--- START ---

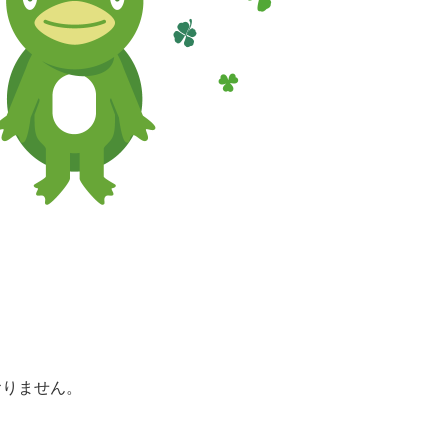
おりません。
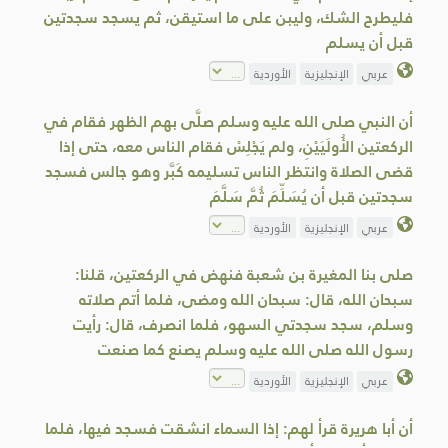
فليطرح الشك، وليبن على ما استيقن، ثم يسجد سجدتين
قبل أن يسلم
عربي
الإنجليزية
الأوردية
أن النبي صلى الله عليه وسلم صلَّى بهم الظهر فقام في
الركعتين الأُولَيَيْنِ، ولم يَجْلِسْ فقام الناس معه، حتى إذا
قضى الصلاة وانتظر الناس تسليمه كَبَّر وهو جالس فسجد
سجدتين قبل أن يُسَلِّمَ ثُمَّ سَلَّمَ
عربي
الإنجليزية
الأوردية
صلى بنا المغيرة بن شعبة فنهض في الركعتين، قلنا:
سبحان الله، قال: سبحان الله ومضى، فلما أتم صلاته
وسلم، سجد سجدتي السهو، فلما انصرف، قال: رأيت
رسول الله صلى الله عليه وسلم يصنع كما صنعت
عربي
الإنجليزية
الأوردية
أن أبا هريرة قرأ لهم: إذا السماء انشقت فسجد فيها، فلما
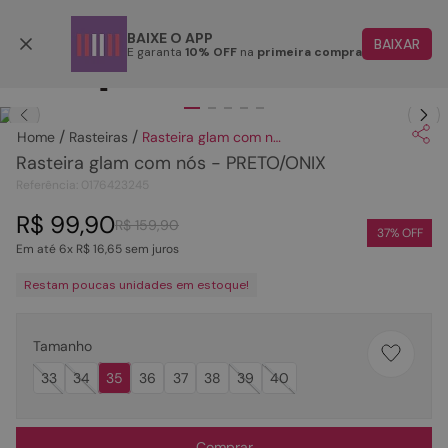
Parcele em até 6x
BAIXE O APP
BAIXAR
E garanta
10% OFF
na
primeira compra
TERMOS MAIS BUSCADOS
Clique
para dar zoom.
1
º
papete
Rasteiras
Rasteira glam com nós - PRETO/ONIX
2
º
tenis
Rasteira glam com nós - PRETO/ONIX
3
º
rasteira
Referência
:
0176423245
4
º
sandalia
R$
99
,
90
R$
159
,
90
37
% OFF
Em até
6
x
R$
16
,
65
sem juros
5
º
bota
Restam poucas unidades em estoque!
6
º
tamanco
7
º
bolsa
Tamanho
8
º
sapatilha
33
34
35
36
37
38
39
40
9
º
couro
10
º
rasteirinhas
Comprar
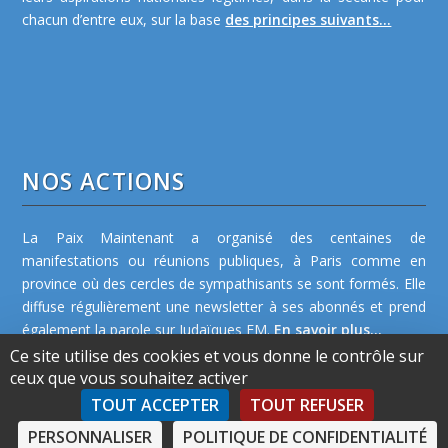
chacun d’entre eux, sur la base
des principes suivants...
NOS ACTIONS
La Paix Maintenant a organisé des centaines de
manifestations ou réunions publiques, à Paris comme en
province où des cercles de sympathisants se sont formés. Elle
diffuse régulièrement une newsletter à ses abonnés et prend
également la parole sur Judaïques FM.
En savoir plus...
Ce site utilise des cookies et vous donne le contrôle sur
ceux que vous souhaitez activer
TOUT ACCEPTER
TOUT REFUSER
PERSONNALISER
POLITIQUE DE CONFIDENTIALITÉ
©2026 La Paix Maintenant -
Plan de site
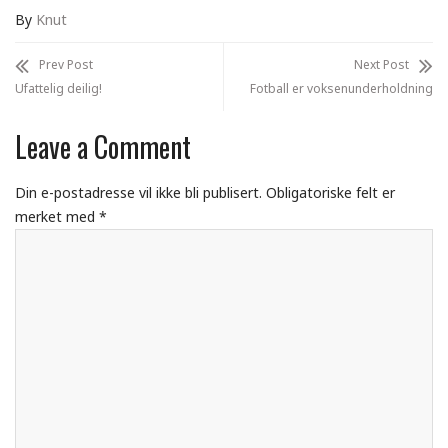
By
Knut
Prev Post
Next Post
Ufattelig deilig!
Fotball er voksenunderholdning
Leave a Comment
Din e-postadresse vil ikke bli publisert.
Obligatoriske felt er
merket med
*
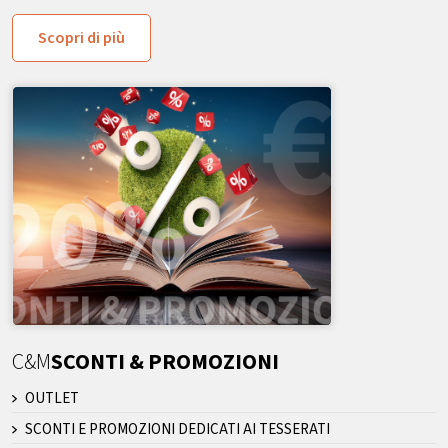
Scopri di più
C&M
SCONTI & PROMOZIONI
OUTLET
SCONTI E PROMOZIONI DEDICATI AI TESSERATI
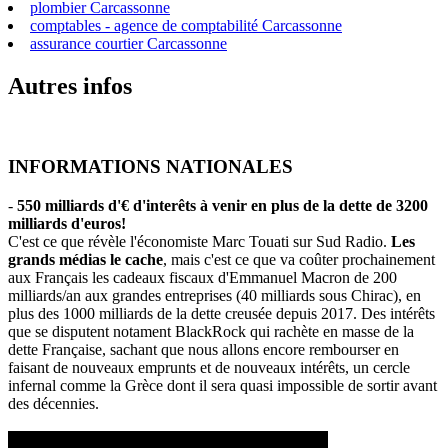
plombier Carcassonne
comptables - agence de comptabilité Carcassonne
assurance courtier Carcassonne
Autres infos
INFORMATIONS NATIONALES
-
550 milliards d'€ d'interêts à venir en plus de la dette de 3200
milliards d'euros!
C'est ce que révèle l'économiste Marc Touati sur Sud Radio.
Les
grands médias le cache
, mais c'est ce que va coûter prochainement
aux Français les cadeaux fiscaux d'Emmanuel Macron de 200
milliards/an aux grandes entreprises (40 milliards sous Chirac), en
plus des 1000 milliards de la dette creusée depuis 2017. Des intérêts
que se disputent notament BlackRock qui rachète en masse de la
dette Française, sachant que nous allons encore rembourser en
faisant de nouveaux emprunts et de nouveaux intérêts, un cercle
infernal comme la Grèce dont il sera quasi impossible de sortir avant
des décennies.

--- END ---

Task to carry out: Please determine how many lines in the entries contain the word "site" and answer with the number alone.

Answer to the exercise: 2